▶ [What is required] Which lines in the records below hold the word "tree"? Copy each of them.

··· Data for this exercise ···

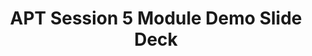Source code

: ---
title: APT Session 5 Module Demo Slide Deck
redirect_to: https://drive.google.com/file/d/17Sk9ek3f79TuolQdnjyHyBxGE6PCWEJj/view?usp=sharing
redirect_from: 
  - /APTModuleDemoSlideDeck
  - /aptmoduledemoslidedeck
---
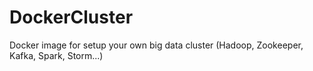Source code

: # DockerCluster
Docker image for setup your own big data cluster (Hadoop, Zookeeper, Kafka, Spark, Storm...)
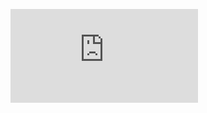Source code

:![galaxy](https://www.independent.co.uk/life-style/northern-lights-ny-illinois-wisconsin-aurora-borealis-where-when-a8835771.html)
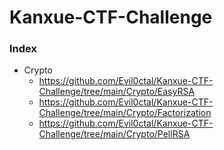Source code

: # Kanxue-CTF-Challenge

### Index

- Crypto
  - https://github.com/Evil0ctal/Kanxue-CTF-Challenge/tree/main/Crypto/EasyRSA
  - https://github.com/Evil0ctal/Kanxue-CTF-Challenge/tree/main/Crypto/Factorization
  - https://github.com/Evil0ctal/Kanxue-CTF-Challenge/tree/main/Crypto/PellRSA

···

▶ [Your response]
  - https://github.com/Evil0ctal/Kanxue-CTF-Challenge/tree/main/Crypto/EasyRSA
  - https://github.com/Evil0ctal/Kanxue-CTF-Challenge/tree/main/Crypto/Factorization
  - https://github.com/Evil0ctal/Kanxue-CTF-Challenge/tree/main/Crypto/PellRSA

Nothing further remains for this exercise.